Presentato alla presenza del cast e della troupe, lo short film è stato introdotto da Gianni Canova, rettore della IULM e storico del cinema, e dalla teorica dell’arte Francesca Alfano Miglietti, che hanno evidenziato la potenza espressiva e il lirismo visivo di un’opera che va ben oltre il semplice esercizio estetico.
Un’opera totale: moda, arte e sentimento
Motel Jacaranda è molto più di un cortometraggio: è un condensato poetico che intreccia moda, pittura, danza, parola e cinema, in una forma espressiva che richiama le avanguardie ma parla con il cuore. È la storia intensa e struggente di Anna Maria Pierangeli — in arte Pier Angeli — e James Dean, due anime tormentate unite da un amore viscerale e clandestino, consumato lontano dai riflettori hollywoodiani in un motel simbolico: il Jacaranda, nome ispirato all’albero che cresce nella terra natale di lei, la Sardegna.
Il film è una riflessione sulla memoria, sulla fragilità del tempo, sull’amore che persiste anche quando la realtà impone separazioni. È anche un atto di fedeltà alla bellezza del ricordo, che diventa materia creativa. «Il cinema non è uno specchio sterile, ma un corpo vivo», ha affermato Canova. E in Motel Jacaranda, quel corpo vibra di emozioni e stile.
Una collezione che nasce dal film
A fare da protagonista silenzioso, ma potentissimo, sono gli abiti: ogni costume indossato dagli attori fa parte della collezione Spring/Summer 2025 di Marras, creata in parallelo al cortometraggio e nutrita dello stesso immaginario. È una linea che si ispira alla duplice identità di Anna Maria: la diva fragile sotto i riflettori hollywoodiani e la donna sarda, autentica, legata visceralmente alla sua terra.

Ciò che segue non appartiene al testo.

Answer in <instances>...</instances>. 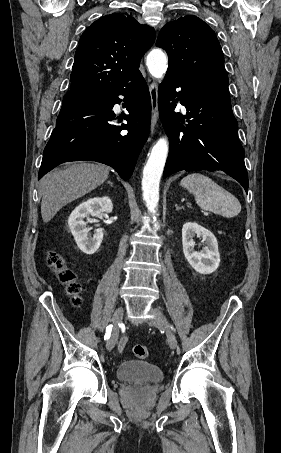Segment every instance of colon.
<instances>
[{
  "label": "colon",
  "instance_id": "colon-1",
  "mask_svg": "<svg viewBox=\"0 0 281 453\" xmlns=\"http://www.w3.org/2000/svg\"><path fill=\"white\" fill-rule=\"evenodd\" d=\"M47 265L56 273L59 281L67 285L68 292L75 303H80L81 285L77 280L76 271L64 265V258L56 251L49 250L46 257ZM134 355L140 359L150 358V350L144 346H134Z\"/></svg>",
  "mask_w": 281,
  "mask_h": 453
}]
</instances>
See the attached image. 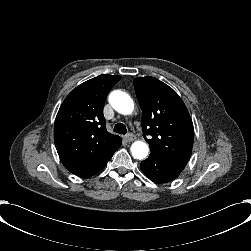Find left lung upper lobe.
<instances>
[{
	"label": "left lung upper lobe",
	"instance_id": "obj_1",
	"mask_svg": "<svg viewBox=\"0 0 251 251\" xmlns=\"http://www.w3.org/2000/svg\"><path fill=\"white\" fill-rule=\"evenodd\" d=\"M134 88L142 109L141 124L151 155L186 166L194 141L189 112L178 94L155 77H139Z\"/></svg>",
	"mask_w": 251,
	"mask_h": 251
}]
</instances>
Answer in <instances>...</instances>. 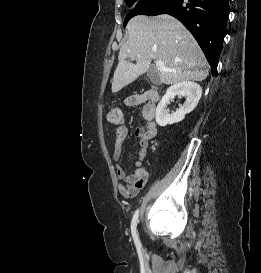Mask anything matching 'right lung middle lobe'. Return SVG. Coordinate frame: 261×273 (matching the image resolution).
Wrapping results in <instances>:
<instances>
[{"instance_id":"obj_1","label":"right lung middle lobe","mask_w":261,"mask_h":273,"mask_svg":"<svg viewBox=\"0 0 261 273\" xmlns=\"http://www.w3.org/2000/svg\"><path fill=\"white\" fill-rule=\"evenodd\" d=\"M125 1L129 7L133 8V10L127 15L124 21V26L132 17L136 15L144 14L150 8L163 4L169 0H125Z\"/></svg>"}]
</instances>
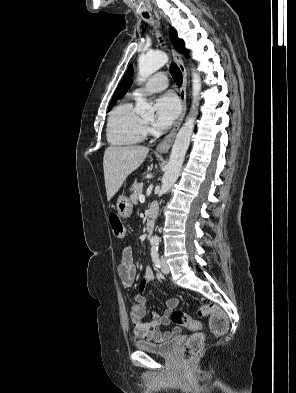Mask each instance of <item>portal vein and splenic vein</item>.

I tessuti raccontano storie, le silhouette evocano ricordi: è una moda che si fa cinema, che abbraccia il movimento e la luce. Le scene si snodano tra atmosfere sospese, dove il tempo è rarefatto e le emozioni si traducono in dettagli sartoriali, drappeggi leggeri, tessuti sussurrati.
Un’estetica dell’interiorità
«In tutte le sue forme e visioni, è il “come” che interessa e tesse Antonio Marras», ha sottolineato Alfano Miglietti. E in effetti, Motel Jacaranda non è interessato al racconto lineare o al glamour patinato. È un film che parla al cuore, che mette in scena la poesia delle crepe, l’incanto del non detto, il valore della vulnerabilità.
Nel linguaggio di Marras, l’estetica è sempre profondamente etica: ogni gesto, ogni stoffa, ogni inquadratura è pensata come atto di connessione emotiva. Motel Jacaranda è un sogno che si fa carne e luce, un esempio virtuoso di come le arti visive possano contaminarsi e arricchirsi reciprocamente.
Oltre la moda, oltre il cinema
Il debutto di Antonio Marras nel cinema non è un capriccio autoriale né un esercizio di stile, ma il naturale sbocco di una ricerca artistica plurale, che da anni attraversa le discipline per raccontare storie capaci di toccare l’anima. In Motel Jacaranda, lo stilista riesce a costruire un microcosmo sospeso, dove il tempo sembra fermarsi e l’amore, come l’arte, si fa eterno.
Con questa opera prima, Marras apre una nuova pagina del suo percorso, e insieme lancia un messaggio forte: la moda, quando è visione, è cinema. E il cinema, quando è cuore, può essere abito cucito sulla pelle.